Repeat the lines below exactly as they appear, but leave out the images.

※ ※ ※

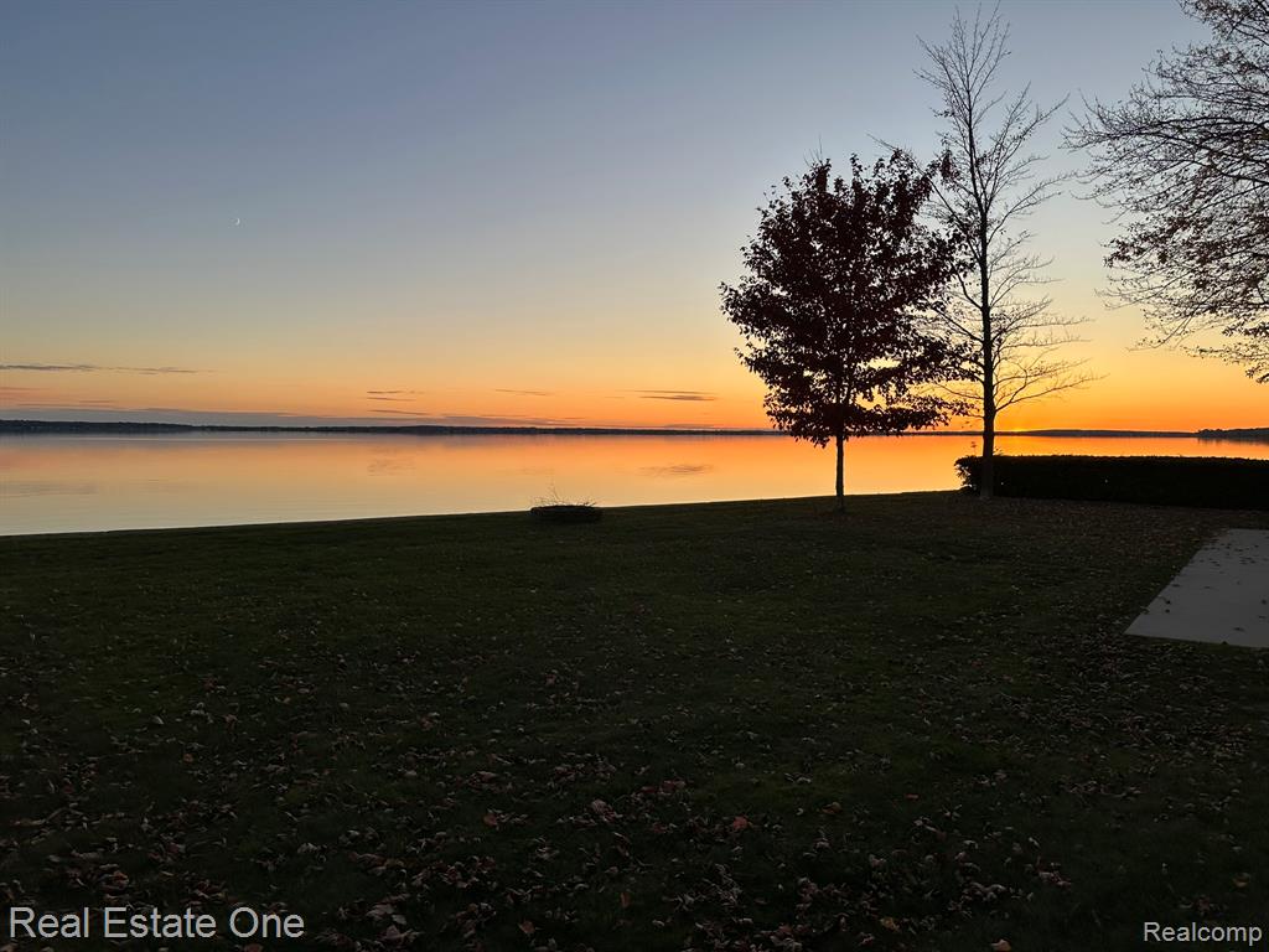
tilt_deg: -2.7
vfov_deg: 56.8
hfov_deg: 71.6
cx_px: 634
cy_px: 476
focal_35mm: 24
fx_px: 880
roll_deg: -0.5
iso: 80
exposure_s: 1/816
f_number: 1.78
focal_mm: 6.86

※ ※ ※

▶ [Output]
tilt_deg: -2.7
vfov_deg: 56.8
hfov_deg: 71.6
cx_px: 634
cy_px: 476
focal_35mm: 24
fx_px: 880
roll_deg: -0.5
iso: 80
exposure_s: 1/816
f_number: 1.78
focal_mm: 6.86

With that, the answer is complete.